Ursula Kuczynski, better and more infamously known as Ruth Werner, led a truly remarkable life. Born into a Jewish family in Berlin in 1907 to a well to do middle class household, during the 1920’s she pursued an education first in book dealing then as librarian. In 1924 she joined the youth wing of the German communist party before joining the party itself in 1926 at the age of nineteen. In 1930 with her first husband and fellow communist Rudolf Hamburger the pair moved to Shanghai as it provided ample opportunities for Rudolf as an architect. It was here that within months Ursula was introduced to the now famous Soviet agent Richard Sorge who was likely the one to recruit her to the Soviet Intelligence Directorate and under his command she ran a spy ring between 1930 and 1935 with the codename “Sonja”. After some time in Switzerland where she recruited agents to be sent into Nazi Germany and also Danzig where she left a resistance group in her wake, she moved on to England with her new husband, Len Beurton, an International Brigades veteran and fellow Soviet agent.

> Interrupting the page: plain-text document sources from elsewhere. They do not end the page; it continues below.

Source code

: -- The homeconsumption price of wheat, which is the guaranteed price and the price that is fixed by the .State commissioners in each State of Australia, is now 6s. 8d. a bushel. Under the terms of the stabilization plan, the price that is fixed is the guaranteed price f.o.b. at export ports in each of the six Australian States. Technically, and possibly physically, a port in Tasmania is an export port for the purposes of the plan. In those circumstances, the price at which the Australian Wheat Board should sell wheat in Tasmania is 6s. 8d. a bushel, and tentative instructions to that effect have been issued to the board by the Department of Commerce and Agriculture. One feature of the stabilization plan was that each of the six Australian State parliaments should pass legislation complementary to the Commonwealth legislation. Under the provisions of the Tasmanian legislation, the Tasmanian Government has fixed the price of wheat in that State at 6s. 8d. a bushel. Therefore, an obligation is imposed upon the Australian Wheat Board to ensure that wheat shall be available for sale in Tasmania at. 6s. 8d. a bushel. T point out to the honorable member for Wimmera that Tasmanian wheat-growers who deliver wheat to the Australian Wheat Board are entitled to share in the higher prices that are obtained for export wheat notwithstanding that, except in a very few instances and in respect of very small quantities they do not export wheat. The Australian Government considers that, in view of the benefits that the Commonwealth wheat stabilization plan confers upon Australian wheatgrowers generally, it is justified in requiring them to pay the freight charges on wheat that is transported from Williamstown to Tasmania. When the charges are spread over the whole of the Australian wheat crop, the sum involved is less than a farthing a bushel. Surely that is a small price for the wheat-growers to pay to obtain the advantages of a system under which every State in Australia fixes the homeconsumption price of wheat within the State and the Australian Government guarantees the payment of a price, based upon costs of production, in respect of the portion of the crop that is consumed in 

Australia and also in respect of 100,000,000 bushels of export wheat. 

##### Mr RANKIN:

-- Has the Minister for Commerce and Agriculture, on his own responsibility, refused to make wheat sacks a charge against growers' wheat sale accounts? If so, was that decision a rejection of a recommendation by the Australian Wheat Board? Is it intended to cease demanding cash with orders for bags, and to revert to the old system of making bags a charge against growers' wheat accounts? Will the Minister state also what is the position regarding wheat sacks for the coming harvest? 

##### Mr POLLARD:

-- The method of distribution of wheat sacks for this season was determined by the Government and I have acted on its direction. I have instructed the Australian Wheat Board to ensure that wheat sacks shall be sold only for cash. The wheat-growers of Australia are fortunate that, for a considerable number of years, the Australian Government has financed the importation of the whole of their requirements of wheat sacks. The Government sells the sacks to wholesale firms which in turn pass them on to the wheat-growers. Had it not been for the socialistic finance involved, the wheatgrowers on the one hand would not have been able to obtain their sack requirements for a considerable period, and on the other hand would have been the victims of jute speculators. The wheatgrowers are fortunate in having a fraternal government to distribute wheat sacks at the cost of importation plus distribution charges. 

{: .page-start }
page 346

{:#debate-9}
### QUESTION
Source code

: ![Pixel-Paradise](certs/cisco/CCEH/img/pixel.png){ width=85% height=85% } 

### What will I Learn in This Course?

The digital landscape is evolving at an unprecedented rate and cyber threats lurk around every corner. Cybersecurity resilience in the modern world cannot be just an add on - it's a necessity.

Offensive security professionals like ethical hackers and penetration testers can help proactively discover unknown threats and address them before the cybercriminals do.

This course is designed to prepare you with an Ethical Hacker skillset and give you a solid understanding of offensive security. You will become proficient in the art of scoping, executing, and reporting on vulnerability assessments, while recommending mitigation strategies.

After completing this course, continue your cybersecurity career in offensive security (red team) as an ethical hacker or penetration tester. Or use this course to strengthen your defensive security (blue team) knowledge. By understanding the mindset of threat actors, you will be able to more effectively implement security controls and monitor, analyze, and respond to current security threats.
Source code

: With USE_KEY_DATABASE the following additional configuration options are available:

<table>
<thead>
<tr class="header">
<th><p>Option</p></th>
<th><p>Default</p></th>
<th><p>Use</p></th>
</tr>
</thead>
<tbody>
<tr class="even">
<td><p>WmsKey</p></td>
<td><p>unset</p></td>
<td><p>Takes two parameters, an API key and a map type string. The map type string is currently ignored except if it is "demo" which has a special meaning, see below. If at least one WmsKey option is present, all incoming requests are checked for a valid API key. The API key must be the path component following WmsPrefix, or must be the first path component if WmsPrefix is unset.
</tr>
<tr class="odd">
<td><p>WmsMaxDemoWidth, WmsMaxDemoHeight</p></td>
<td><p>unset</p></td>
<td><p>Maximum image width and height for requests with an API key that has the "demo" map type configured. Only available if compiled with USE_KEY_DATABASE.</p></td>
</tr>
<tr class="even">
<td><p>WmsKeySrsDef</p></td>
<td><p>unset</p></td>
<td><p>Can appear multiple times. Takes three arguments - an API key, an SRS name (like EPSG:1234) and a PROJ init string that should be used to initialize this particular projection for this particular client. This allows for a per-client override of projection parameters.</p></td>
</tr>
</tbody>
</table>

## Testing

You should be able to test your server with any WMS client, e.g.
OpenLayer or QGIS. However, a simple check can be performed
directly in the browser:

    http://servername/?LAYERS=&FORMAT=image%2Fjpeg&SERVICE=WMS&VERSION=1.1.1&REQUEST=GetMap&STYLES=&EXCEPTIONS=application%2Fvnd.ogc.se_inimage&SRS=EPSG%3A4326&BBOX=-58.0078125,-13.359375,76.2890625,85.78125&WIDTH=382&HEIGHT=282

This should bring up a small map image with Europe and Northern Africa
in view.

Now moving to Oxfordshire the pair continued their work, recruiting German exiles and infiltrating the US intelligence service. However, Ben Macintyre’s new biography Agent Sonya and the promotional Daily Mail coverage of it make most hay of her association with Melita Norwood and Klaus Fuchs, with whom she bravely conveyed British atomic research to the Soviet Union, which was fundamental in hastening the first successful Soviet nuclear bomb test in 1949, and of the fact that Ursula went undetected in her local community of Great Rollright, being known chiefly as a housewife and baker of excellent scones.
We communists must celebrate her deeds, which denied the United States imperialists the monopoly of atomic annihilation and undoubtedly prevented further nuclear aggression as seen in Hiroshima and Nagasaki, be it in Korea where General Douglas MacArthur advocated their use or elsewhere. As such, we commemorate Colonel Ursula and those she worked with ardently and dutifully in the great cause of proletarian internationalism as heroes.